Excerpts from a dataset:
+===+

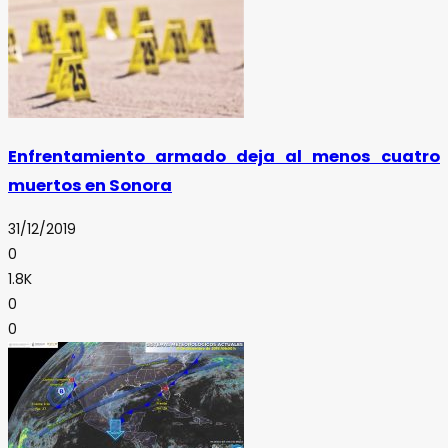
Enfrentamiento armado deja al menos cuatro
muertos en Sonora
31/12/2019
0
1.8K
0
0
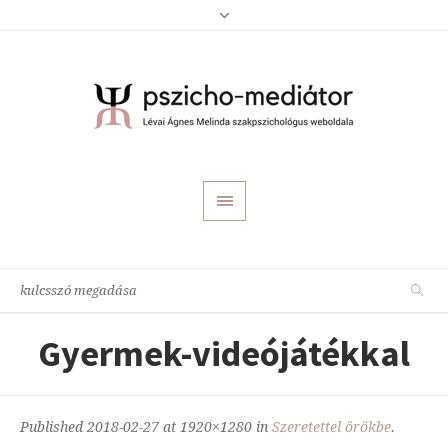
Gyermek-videójátékkal
Published
2018-02-27
at 1920×1280 in
Szeretettel örökbe
.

+===+

_Aim of the task_. Restate the entries word for word, though any image they contain should not appear.

_The completed task_.
Enfrentamiento armado deja al menos cuatro
muertos en Sonora
31/12/2019
0
1.8K
0
0
Gyermek-videójátékkal
Published
2018-02-27
at 1920×1280 in
Szeretettel örökbe
.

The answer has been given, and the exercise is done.